On Friday, Brussels and Ankara struck a deal, which will see all migrants arriving illegally from Turkey to Greece starting from March 20 returned back. In exchange, the EU will resettle thousands of Syrian refugees directly from Turkey.
Gareth Jenkins, Istanbul-based researcher with the Silk Road Studies Program at John Hopkins University, joined Radio Sputnik to discuss the deal, which, according to him, leaves many questions unanswered.
“If you go back to the last summit in March 7, Turkey arrived with a huge shopping list of demands and basically has got almost any of them. These requirements included the EU to take in more refugees, and also wanted the opening of five chapters of the accession process. I think what the speaker of the EU is saying is that they will take 70,000 actually 72,000. That’s a very small number compared to 2.7 million Syrian refugees that are believed to be in Turkey.”
Jenkins further spoke about the refugees that are currently in Turkey and how under the EU law and the international law these refugees when they arrive in Greece they have the right to apply for asylum and for their cases to be heard.

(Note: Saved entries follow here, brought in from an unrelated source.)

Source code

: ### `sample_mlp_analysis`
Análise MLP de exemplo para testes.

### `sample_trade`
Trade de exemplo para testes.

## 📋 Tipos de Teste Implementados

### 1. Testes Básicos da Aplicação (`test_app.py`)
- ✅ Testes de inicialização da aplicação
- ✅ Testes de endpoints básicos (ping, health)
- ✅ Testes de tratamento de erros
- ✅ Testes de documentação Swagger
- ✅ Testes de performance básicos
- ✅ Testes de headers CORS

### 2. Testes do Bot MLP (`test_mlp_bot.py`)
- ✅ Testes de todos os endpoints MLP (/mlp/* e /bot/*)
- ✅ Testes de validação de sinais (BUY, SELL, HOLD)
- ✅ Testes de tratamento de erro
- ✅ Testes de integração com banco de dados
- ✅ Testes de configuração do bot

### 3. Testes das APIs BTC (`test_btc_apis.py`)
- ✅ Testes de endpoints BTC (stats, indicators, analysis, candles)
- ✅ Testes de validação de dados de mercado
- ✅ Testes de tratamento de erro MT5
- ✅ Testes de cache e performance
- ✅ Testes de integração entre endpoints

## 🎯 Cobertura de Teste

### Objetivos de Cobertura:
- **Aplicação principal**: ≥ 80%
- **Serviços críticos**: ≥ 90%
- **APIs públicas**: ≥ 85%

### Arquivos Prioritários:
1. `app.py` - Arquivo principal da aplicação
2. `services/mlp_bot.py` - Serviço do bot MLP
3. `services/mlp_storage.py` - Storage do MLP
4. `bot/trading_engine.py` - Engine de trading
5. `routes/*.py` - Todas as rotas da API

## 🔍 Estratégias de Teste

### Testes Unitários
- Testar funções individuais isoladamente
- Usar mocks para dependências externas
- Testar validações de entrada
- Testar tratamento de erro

“Their cases will be heard in 15 days which is a huge logistical challenge. Even if you can hear their cases within 15 days there is still a problem of whether Turkey is a safe country. It is partly to do with legislation as Turkey doesn’t recognize any refugees from Syria as refugees under Turkish law. There is also the issue of how safe Turkey is. There was another bombing in Istanbul.”
“The disagreement only comes into force on the March 20, so the assumption is that those people will somehow be absorbed into the EU but that raises some very serious questions. Refugees that are in Turkey, at the moment Turkish authorities don’t have a comprehensive plan for them. There are 2.7 million Syrian refugees in Turkey alone, only 10% are in organized camps, those people will try to get into the EU after this deal and they will probably take a more dangerous route,” Jenkins said.
“The refugees are not being made welcome here. There is no comprehensive plan for them. They are not being given a reason to stay and in many cases they are being made to feel unwelcome in Turkey,” the analyst concluded.